・上田市と青木村は、信濃公害研究所に委託して各々の地区内で散布後のフェニトロチオンの気中濃度を測定したが、検出限界の0.05μg/m3以下であった。
私達(孫ら、2009)も長野県駒ケ根市の山林で昨年6月10日にスミパインMCが有人ヘリコプターで同様に散布された時に、散布された松林内の林床部と周辺地域で検出限界0.02μg/m3、回収率108%という分析条件で散布最中の気中濃度を測定したが、いずれも検出限界以下であった。

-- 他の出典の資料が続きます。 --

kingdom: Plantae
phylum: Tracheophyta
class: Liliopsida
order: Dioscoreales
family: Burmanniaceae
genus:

MC(マイクロカプセル)製剤の特徴として、ヘリコプターのいわゆるダウンウオッシュと呼ばれる下降気流によって散布された薬剤が樹冠部に到達する割合が高いだけでなく、長野県の山林のように樹高が高く、うっ閉率が高い(逆に言えば開空度が小さい)松林では、薬剤は枝葉に付着して捕捉される割合が高く、林床部に落下したり周辺地域に飛散する割合は想像する以上に低い。
環境省が設定した生活環境中のフェニトロチオンの気中濃度の評価値は10μg/m3なので、それよりも200分の1以下、又は500分の1以下の濃度で急性的な毒性影響がでることは考えられない。
個体レベルの毒性作用発現には閾値があるというのは、毒性学の基礎である。
体調不良の原因は別にあると考えるべきである。
一方、無人ヘリコプターによるマツグリーン液剤2の散布は、6月23日~24日と7月17日に上室賀地区(5ha)で、6月24日と7月19日に武石小山地区(5ha)で行われた。
マツグリーン液剤2(有効成分アセタミプリド2%)は10倍希釈液が40ml/ha散布されたので、有効成分量に直すと、アセタミプリド0.0008g/m2に相当する。
農業用に使用されるモスピラン水溶剤(有効成分アセタミプリド20%)は、2,000~4,000倍希釈液を200~700ml/10アール散布だから、有効成分量に直すと0.001g~0.007g/m2に相当する。
従って、散布面積当り有効成分量で比較すると、松林に散布されたマツグリーン液剤2は、農業用の場合とほぼ同じ程度か、より少ないと言える。
散布された方法は異なるが、私達(市川ら、2008年)が群馬県で2年にわたって実施したマツグリーン液剤2の飛散調査でも、周辺地域へのアセタミプリドの飛散は認められていない。
この薬剤は蒸気圧(<1×10-6Pa/25℃)が低いので、通常はガス化して気体として飛散することも考えられない。
日本テレビの報道番組「真相報道バンキシャ」は、持ち込まれた嘘の情報(岐阜県の裏金問題)の真偽を確認せずに報道してしまったことについて、放送倫理・番組向上機構(BPO)の放送倫理検証委員会の勧告に従って、8月23日に番組内で誤報検証結果の要旨を放送し、幹部が謝罪もした。
今回のNHKテレビの「クローズアップ現代」が流した視聴者に事実と異なる印象を与えた映像が、BPOへの提訴に値する行為であったかどうかは意見がわかれるところだろうが、影響の大きい番組なだけに、編集責任者の注意を喚起することぐらいは必要かもしれない。
runより:要約すると急性中毒を取り上げ、化学物質過敏症に触れてないと筆者は語ったと思われます。
>体調不良の原因は別にあると考えるべきである。